Je sens que le but se rapproche. Je ne lutte finalement pas trop contre le sommeil. Comme finalement presque tout au long de la course, mes pensées sont positives et me portent. Depuis que je sens que je vais terminer, encore davantage. C'est vrai que le moral joue beaucoup. Dans la forme physique sans doute, dans la détermination. Les derniers mois ont été plus que positifs pour moi et je le ressens. Je me bats, mais pas tout à fait comme d'habitude, la vie semble m'avoir mieux souri et je profite au mieux d'être là.
Les silhouettes fantasmagoriques des roches, les sculptures de pierres, même les dromadaires et les ânes que je rencontre sur mon chemin ne se transforment même pas en d'inquiétantes hallucinations. L'Ennedi cette fois m'a laissé passé.
Le matin se lève, après que je sois passé sous l'arche de l'éléphant (Guillaume me dira plus tard qu'il a vraiment pris cet arche pour une sculpture humaine tant elle lui a semblé ressemblante même dans les détails avec l'animal) où est installé le dernier CP. J'approche. Une dernière dune et j'aperçois le village où est dressé l'arche, d'arrivée cette fois.

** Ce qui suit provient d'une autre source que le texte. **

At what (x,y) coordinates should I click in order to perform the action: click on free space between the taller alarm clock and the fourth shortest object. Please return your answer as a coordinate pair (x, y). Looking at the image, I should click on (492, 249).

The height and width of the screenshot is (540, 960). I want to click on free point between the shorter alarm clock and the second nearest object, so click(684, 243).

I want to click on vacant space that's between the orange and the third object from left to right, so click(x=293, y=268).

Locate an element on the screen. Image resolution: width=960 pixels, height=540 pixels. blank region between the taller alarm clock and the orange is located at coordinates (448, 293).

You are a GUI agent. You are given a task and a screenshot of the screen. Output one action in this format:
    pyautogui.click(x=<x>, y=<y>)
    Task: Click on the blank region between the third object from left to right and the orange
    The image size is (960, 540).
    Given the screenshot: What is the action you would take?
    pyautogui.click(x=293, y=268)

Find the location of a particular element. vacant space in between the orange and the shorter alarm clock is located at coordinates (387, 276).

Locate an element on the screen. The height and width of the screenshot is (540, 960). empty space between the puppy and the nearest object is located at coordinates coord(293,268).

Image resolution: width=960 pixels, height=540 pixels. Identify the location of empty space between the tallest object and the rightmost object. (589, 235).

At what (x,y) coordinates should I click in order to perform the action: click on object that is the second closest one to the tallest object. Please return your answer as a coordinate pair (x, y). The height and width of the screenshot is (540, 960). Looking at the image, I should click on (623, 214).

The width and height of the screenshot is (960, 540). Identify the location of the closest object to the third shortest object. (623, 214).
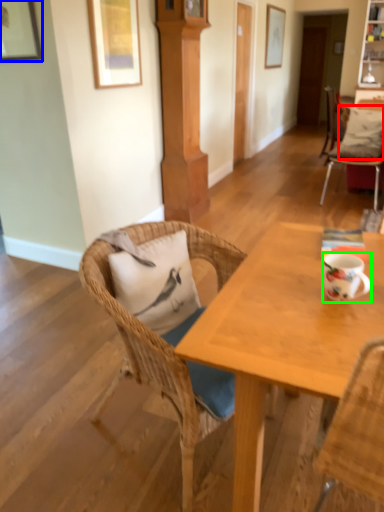
Question: Estimate the real-world distances between objects in this image. Which object is closer to pillow (highlighted by a red box), picture frame (highlighted by a blue box) or coffee cup (highlighted by a green box)?

Choices:
 (A) picture frame
 (B) coffee cup

Answer: (A)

Quelques coureurs tchadien, dont le vainqueur du 45 kilomètres Valentin (un excellent semi-marathonien) m'attendent pour m'escorter sur les derniers hectomètres. C'est donc en courant que je franchis la ligne d'arrivée. Le soleil n'est pas encore trop chaud. Je suis tout heureux de ce dénouement, après juste un peu plus de 48 heures d'effort (Guillaume est arrivé six heures avant tout de même!), avec, c'est vrai, en prime, une deuxième place.
Sur la ligne d'arrivée, je retrouve plein de monde: Jean-Philippe et Caroline, bien sûr, qui semblent partager ma joie, mais aussi Marie et Luc, qui avait du me perfuser l'an passé, en haut d'une dune où je n'étais dans un état bien brillant! Les coureurs qui ont du abandonner, dont Jacob, sont là aussi. Je me souviens bien des arrivées de l'an passé, où j'étais dans la même situation qu'eux aujourd'hui. Il y a longtemps que je n'avais pas ressenti un tel sentiment de fierté et d'accomplissement à l'arrivée d'une course. J'ai vaincu le "signe énédien" et surtout surpasser mes soucis d'adaptation à la chaleur, ce qui vraiment me satisfait beaucoup. Décidément ce Treg est une course à part, une véritable expédition aussi et cela participe sans doute aussi de ces émotions particulières.
Olivier arrivera un peu plus tard, suivi de Philippe qui aura du déjà bien supporté la chaleur de ce troisième jour. Il fait d'ailleurs même trop chaud pour dormir, même totalement cuit comme je le suis après plus de cinquante heures de veille à peine entrecoupées. Jean-Noël et Elodie arriveront en début de soirée.
LE TREG: quand le coeur veut...
Le lendemain, nous trouverons cependant tous l'énergie pour aller avec le reste du groupe visiter encore quelques uns des plus beaux sites du parcours et d'autres endroits magiques de l'Ennedi, avant d'entamer un immense voyage de retour. Une journée éprouvante de 4x4 en pleine poussière, puis une autre de bus après un arrêt appréciable à Abeche. Enfin l'épreuve de l'incroyablement bordélique et vétuste aéroport de Ndjamena avant le retour à Paris. Nous sommes tous un peu malade, la récupération progresse doucement. Mais les beaux instants vécus là bas valent bien ça!